- [ASSIGNMENT]
Reproduce each of the following rows verbatim, line by line, with no alterations.

- [DATA FOR THIS TASK]
──────

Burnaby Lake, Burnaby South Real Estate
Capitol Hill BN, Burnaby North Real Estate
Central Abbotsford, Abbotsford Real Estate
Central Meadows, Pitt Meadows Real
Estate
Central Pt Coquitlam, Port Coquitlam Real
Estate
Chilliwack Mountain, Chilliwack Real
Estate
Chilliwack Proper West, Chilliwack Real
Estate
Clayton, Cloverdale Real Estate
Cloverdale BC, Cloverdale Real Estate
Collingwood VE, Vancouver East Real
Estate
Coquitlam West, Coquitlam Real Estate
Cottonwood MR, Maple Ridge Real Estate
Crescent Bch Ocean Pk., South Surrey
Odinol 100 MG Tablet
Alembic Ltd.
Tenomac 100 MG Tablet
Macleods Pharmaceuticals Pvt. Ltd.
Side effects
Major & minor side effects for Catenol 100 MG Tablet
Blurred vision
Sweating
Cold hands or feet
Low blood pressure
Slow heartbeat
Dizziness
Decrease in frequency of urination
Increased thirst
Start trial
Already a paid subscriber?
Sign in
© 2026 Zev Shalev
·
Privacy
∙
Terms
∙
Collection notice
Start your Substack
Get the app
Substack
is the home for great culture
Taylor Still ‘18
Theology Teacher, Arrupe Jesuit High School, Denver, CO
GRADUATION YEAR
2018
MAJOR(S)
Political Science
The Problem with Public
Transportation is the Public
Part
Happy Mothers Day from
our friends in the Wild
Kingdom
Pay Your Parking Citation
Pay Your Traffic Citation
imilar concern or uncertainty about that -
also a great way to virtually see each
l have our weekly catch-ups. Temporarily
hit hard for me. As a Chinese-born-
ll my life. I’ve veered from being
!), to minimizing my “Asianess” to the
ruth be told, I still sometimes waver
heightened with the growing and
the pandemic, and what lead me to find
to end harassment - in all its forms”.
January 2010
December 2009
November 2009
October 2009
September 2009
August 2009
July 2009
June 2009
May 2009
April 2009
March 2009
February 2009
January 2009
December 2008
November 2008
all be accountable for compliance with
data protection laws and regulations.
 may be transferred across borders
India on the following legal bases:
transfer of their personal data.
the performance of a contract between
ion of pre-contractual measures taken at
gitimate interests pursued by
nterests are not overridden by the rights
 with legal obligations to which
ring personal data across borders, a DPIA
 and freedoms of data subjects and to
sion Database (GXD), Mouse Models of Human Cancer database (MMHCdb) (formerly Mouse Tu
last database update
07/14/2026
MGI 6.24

──────

- [ANSWER SECTION]
Burnaby Lake, Burnaby South Real Estate
Capitol Hill BN, Burnaby North Real Estate
Central Abbotsford, Abbotsford Real Estate
Central Meadows, Pitt Meadows Real
Estate
Central Pt Coquitlam, Port Coquitlam Real
Estate
Chilliwack Mountain, Chilliwack Real
Estate
Chilliwack Proper West, Chilliwack Real
Estate
Clayton, Cloverdale Real Estate
Cloverdale BC, Cloverdale Real Estate
Collingwood VE, Vancouver East Real
Estate
Coquitlam West, Coquitlam Real Estate
Cottonwood MR, Maple Ridge Real Estate
Crescent Bch Ocean Pk., South Surrey
Odinol 100 MG Tablet
Alembic Ltd.
Tenomac 100 MG Tablet
Macleods Pharmaceuticals Pvt. Ltd.
Side effects
Major & minor side effects for Catenol 100 MG Tablet
Blurred vision
Sweating
Cold hands or feet
Low blood pressure
Slow heartbeat
Dizziness
Decrease in frequency of urination
Increased thirst
Start trial
Already a paid subscriber?
Sign in
© 2026 Zev Shalev
·
Privacy
∙
Terms
∙
Collection notice
Start your Substack
Get the app
Substack
is the home for great culture
Taylor Still ‘18
Theology Teacher, Arrupe Jesuit High School, Denver, CO
GRADUATION YEAR
2018
MAJOR(S)
Political Science
The Problem with Public
Transportation is the Public
Part
Happy Mothers Day from
our friends in the Wild
Kingdom
Pay Your Parking Citation
Pay Your Traffic Citation
imilar concern or uncertainty about that -
also a great way to virtually see each
l have our weekly catch-ups. Temporarily
hit hard for me. As a Chinese-born-
ll my life. I’ve veered from being
!), to minimizing my “Asianess” to the
ruth be told, I still sometimes waver
heightened with the growing and
the pandemic, and what lead me to find
to end harassment - in all its forms”.
January 2010
December 2009
November 2009
October 2009
September 2009
August 2009
July 2009
June 2009
May 2009
April 2009
March 2009
February 2009
January 2009
December 2008
November 2008
all be accountable for compliance with
data protection laws and regulations.
 may be transferred across borders
India on the following legal bases:
transfer of their personal data.
the performance of a contract between
ion of pre-contractual measures taken at
gitimate interests pursued by
nterests are not overridden by the rights
 with legal obligations to which
ring personal data across borders, a DPIA
 and freedoms of data subjects and to
sion Database (GXD), Mouse Models of Human Cancer database (MMHCdb) (formerly Mouse Tu
last database update
07/14/2026
MGI 6.24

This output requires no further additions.